I have some R code using the foreach
and doParallel
to parallelize (?) an lapply()
call, aka parLapply()
. It is 100 tasks and I'm splitting across my laptop's 4 cores. The function automatically partitions the tasks in sets of 25 with 1:25, 26:50, 51:75, 76:100 as the splits across the CPU. (I know because I've saved files using integer index as list to iterate over.) The tasks much simpler for tasks 76:100 and as such they were completed very quickly. Meanwhile, all the other tasks are still queued.
Whenever I run some more involved code like this, I will periodically monitor the progress and check out the task manager. Before, I've noticed where the processes spin up and down in between executions. This time, I saw that there is now one "core" process that is persistently/perpetually/constantly/always(now) inactive or idle, CPU 0% in task manager.
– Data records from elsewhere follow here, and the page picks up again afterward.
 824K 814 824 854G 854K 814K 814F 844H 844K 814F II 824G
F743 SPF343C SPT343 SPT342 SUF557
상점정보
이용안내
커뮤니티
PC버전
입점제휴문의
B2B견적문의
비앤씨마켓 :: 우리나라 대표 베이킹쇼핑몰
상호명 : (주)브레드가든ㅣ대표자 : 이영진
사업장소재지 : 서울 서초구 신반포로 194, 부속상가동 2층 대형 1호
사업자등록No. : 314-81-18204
I assume this one was dedicated to the task list that was more quickly completed. There are 3 others that are active as usual processing away.
So my question: is there any way that I can modify the parallel coding so that tasks are more evenly distributed? Or a way to re-incorporate the idle core/process?
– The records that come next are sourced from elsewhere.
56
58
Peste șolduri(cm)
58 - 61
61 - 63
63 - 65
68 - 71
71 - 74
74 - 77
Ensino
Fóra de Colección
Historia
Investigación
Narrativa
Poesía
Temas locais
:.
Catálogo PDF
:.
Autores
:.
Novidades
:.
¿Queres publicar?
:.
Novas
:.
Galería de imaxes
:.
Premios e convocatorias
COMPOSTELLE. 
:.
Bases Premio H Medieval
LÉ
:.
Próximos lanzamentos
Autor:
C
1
Similar to what is discussed in this post.
#not executed so not sure if actually reprex, but the concept is there
#computer is still running my other code :)
library(foreach)
library(doParallel)
cl <- makeCluster(mc <- getOption("cl.cores", parallel::detectCores()))
clusterExport(cl=cl, varlist=c("reprex"))
clusterEvalQ(cl, {library(dplyr)})
registerDoParallel(cl)
reprex2 <- parLapply(cl,
1:100,
function(x){
if(x<=75){
Sys.sleep(10)
}else{
print("Side question: any way for this to be seen? Or maybe some kind of progress bar baked into the code? I've taken to saving along the way to monitor.")
}
})
stopCluster(cl)
A lo-fi but maybe tedious solution I thought of would be to intuit or benchmark each "type" of task then organize/partition somewhat manually. But, I'm more looking for something on the code side for a less occupied / fatigued processor to deal with. :)
Bonus bonus bonus question(s) that are likely googleable: is each execution in parallel done with a clean environment? application-wise, should I front load memory intensive object when each core is established? or is it better to load a subset each time? Why do lists of lists take up more memory than a dataframe with the same content?